On Wed, 9 Feb 2022, Patrick Ben Koetter via mailop wrote:
* Bernardo Reino via mailop <rei...@bbmk.org>:
Dear all,
I have already experienced Google ratelimiting DMARC reports every now and
then, which may be OK if they want it like that.. but this is new (to me):
[snip]
Diagnostic-Code: smtp; 550-5.7.1 [65.108.69.105 12] Our system has
detected that this message is 550-5.7.1 likely unsolicited mail. To reduce
the amount of spam sent to Gmail, 550-5.7.1 this message has been blocked.
Please visit 550-5.7.1
https://support.google.com/mail/?p=UnsolicitedMessageError 550 5.7.1 for
more information. e21si14404251ljg.437 - gsmtp
I guess there's nothing to do, but I find this irritating.. I mean, they
could just stop requesting DMARC reports instead of requesting and refusing
them? :)
What makes you believe they reject the content of your message and not your
mail systems regardless of what it sends?

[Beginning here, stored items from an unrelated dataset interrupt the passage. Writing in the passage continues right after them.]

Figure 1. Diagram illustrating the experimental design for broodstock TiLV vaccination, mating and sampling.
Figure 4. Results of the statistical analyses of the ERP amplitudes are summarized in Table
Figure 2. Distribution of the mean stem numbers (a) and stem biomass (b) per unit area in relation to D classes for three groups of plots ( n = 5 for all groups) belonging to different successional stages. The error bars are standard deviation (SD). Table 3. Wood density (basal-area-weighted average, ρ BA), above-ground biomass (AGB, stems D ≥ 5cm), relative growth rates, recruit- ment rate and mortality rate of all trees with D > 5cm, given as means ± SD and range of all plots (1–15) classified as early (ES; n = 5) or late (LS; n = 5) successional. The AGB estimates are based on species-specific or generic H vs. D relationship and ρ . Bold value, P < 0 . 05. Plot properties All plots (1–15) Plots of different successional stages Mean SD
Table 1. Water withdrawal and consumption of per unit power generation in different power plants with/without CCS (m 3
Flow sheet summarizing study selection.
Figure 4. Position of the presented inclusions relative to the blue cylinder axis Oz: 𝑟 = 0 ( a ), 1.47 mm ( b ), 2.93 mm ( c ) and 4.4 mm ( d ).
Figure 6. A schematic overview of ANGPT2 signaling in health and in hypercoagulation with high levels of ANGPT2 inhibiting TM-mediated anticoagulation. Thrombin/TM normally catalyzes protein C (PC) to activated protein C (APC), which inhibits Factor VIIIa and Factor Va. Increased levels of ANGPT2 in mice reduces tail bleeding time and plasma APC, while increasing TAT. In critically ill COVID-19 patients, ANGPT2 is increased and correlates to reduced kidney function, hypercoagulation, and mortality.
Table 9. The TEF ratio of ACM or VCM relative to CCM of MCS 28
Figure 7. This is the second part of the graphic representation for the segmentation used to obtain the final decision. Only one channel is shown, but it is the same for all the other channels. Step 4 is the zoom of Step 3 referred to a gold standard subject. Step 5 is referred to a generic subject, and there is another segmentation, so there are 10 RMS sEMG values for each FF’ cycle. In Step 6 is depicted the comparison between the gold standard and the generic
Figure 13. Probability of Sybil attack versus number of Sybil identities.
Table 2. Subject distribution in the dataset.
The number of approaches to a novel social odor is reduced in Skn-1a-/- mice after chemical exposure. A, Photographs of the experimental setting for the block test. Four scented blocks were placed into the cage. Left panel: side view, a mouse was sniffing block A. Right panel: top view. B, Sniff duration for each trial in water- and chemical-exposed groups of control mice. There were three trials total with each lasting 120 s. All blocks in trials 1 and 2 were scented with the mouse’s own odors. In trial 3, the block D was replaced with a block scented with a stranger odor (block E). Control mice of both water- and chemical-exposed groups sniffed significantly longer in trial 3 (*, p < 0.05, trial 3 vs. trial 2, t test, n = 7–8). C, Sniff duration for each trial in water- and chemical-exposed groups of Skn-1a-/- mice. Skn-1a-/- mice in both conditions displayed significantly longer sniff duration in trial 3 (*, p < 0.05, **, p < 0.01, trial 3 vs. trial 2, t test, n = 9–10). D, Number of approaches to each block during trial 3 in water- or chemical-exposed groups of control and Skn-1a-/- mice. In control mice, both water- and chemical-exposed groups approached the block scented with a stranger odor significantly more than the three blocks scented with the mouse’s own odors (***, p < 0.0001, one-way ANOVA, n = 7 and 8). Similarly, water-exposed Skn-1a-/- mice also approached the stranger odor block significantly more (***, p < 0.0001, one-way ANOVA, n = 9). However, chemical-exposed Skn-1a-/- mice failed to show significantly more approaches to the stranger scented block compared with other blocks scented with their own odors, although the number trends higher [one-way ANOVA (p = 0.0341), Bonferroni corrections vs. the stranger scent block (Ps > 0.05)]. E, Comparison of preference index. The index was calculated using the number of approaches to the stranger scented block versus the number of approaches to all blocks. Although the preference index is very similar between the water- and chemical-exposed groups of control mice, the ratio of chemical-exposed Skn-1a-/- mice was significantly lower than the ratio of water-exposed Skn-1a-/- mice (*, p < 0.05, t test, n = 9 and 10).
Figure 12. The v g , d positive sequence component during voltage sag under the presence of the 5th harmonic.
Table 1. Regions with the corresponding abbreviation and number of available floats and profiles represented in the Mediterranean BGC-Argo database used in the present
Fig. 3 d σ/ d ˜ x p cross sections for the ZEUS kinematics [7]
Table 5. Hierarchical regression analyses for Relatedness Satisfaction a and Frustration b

So far I've never had e-mails rejected by Google, including DMARC reports (which
could be treated differently than other e-mails).
So my assumption is that something in the content triggered the rejection.
Maybe if they check for bad IPs or domain names *within the content/body* (like
many spam filters do unless instructed otherwise) then a DMARC report (or daily
server logs, or messages in this list including spammer IPs, etc.) should be
exempted from that, as otherwise these e-mails cannot achieve their very purpose
of reporting such things.
But anyway.. just sayin', in case Google may want to do something about this.